Conceivably, the mitochondrial localization of PINK1 is of great importance for normal cardiac function. This is reflected in the degree of severity of the mitochondrial defect observed in the PINK1^−/− mice. More specifically, we observed that loss of PINK1 resulted in (i) increased sensitivity to ROS-dependent depolarization of the mitochondrial membrane potential, (ii) decreased oxidative phosphorylation, (iii) reduced mitochondrial replication, (iv) mitochondrial swelling, and (v) global alterations in expression of mitochondrial proteins. However, we cannot specifically identify the mechanism that confers an increased susceptibility of the PINK1^−/− mice in developing their baseline cardiac phenotype. Our analysis of the neonatal litters excludes the possibility of mitochondrial dysfunction resulting from an abnormal redox state in PINK1^−/− mice. Rather, we favor the scenario in which inactivation of PINK1 is a primary event in HF progression. PINK1 loss constitutes a mitochondrial defect that establishes a pathological imbalance in ROS production, leading to derangements in mitochondrial bioenergetics. With the generation of abnormal ROS levels within the mitochondria, a cascade of events is initiated, including a decrease in ΔΨm, activation of the mitochondrial permeability transition pore (mPTP), and efflux of protons causing a decline in mitochondrial bioenergetics. The resulting mitochondrial damage may also further translate to the activation of signaling pathways involved in the development of cardiac hypertrophy and subsequent reduced contractility.

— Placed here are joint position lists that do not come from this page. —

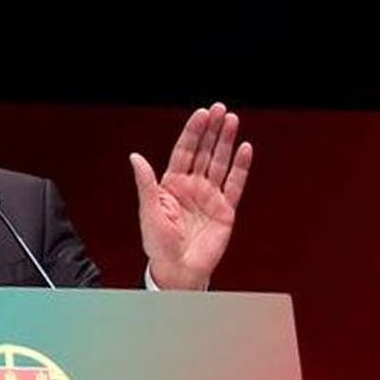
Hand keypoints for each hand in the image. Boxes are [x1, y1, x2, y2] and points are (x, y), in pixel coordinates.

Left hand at [129, 102, 252, 289]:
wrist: (177, 269)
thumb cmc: (158, 244)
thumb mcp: (149, 211)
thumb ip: (146, 183)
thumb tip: (135, 157)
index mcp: (171, 184)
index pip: (183, 151)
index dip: (192, 132)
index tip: (200, 114)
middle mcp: (192, 186)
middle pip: (204, 151)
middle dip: (211, 130)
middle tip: (219, 109)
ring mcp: (210, 196)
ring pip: (220, 162)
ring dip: (226, 141)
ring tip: (232, 120)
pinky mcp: (225, 209)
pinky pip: (235, 184)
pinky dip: (241, 166)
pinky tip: (245, 148)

Indeed, this premise is supported by observations made by others, in that a role for PINK1 has been linked to the maintenance of mitochondrial function (6, 7, 23, 24). However, if we are to understand exactly how PINK1 affects mitochondria, the identity of potential substrates and/or interacting partners within the mitochondrion would be important to define if a kinase activity is indeed required for PINK1 function. Recently, the mitochondrial chaperone proteins TRAP1 and Omi/HrtA2 have been proposed as possible substrates (25, 26). In this model, Omi is phosphorylated in a PINK1-dependent manner, although whether Omi functions as a direct PINK1 substrate in vivo remains elusive. Previous work from our group has shown that FOXO3a regulates the transcription of PINK1 (27) in transformed cells and the activation of FOXO3a protects against ROS-induced apoptosis by up-regulating the expression of SOD and catalase (28, 29). This antioxidative function of FOXO3a may explain how PINK1 is regulated during cardiac oxidative stress. In conclusion, our work provides genetic proof in vivo for the importance of PINK1 as a mitochondrial protein functioning to regulate the complex interplay between mitochondrial function, ROS production, and hypertrophic signaling in the heart.

Materials and Methods

The generation of the PINK1 gene-deficient mice was previously described (30). Age-matched syngenic male PINK1^{+/+, +/−, −/−} mice (10–12 wk, 22–26 g) were used in this study. All experiments used littermate controls of matched age and sex and in accordance with approved institutional animal care guidelines of the University Health Network (AUP 1772; Canadian Council in Animal Care). Functional analysis was done at various time points after birth and included 2D echocardiograhic, biochemical, histological, and immunofluorescent assessment. Details are provided in SI Materials and Methods.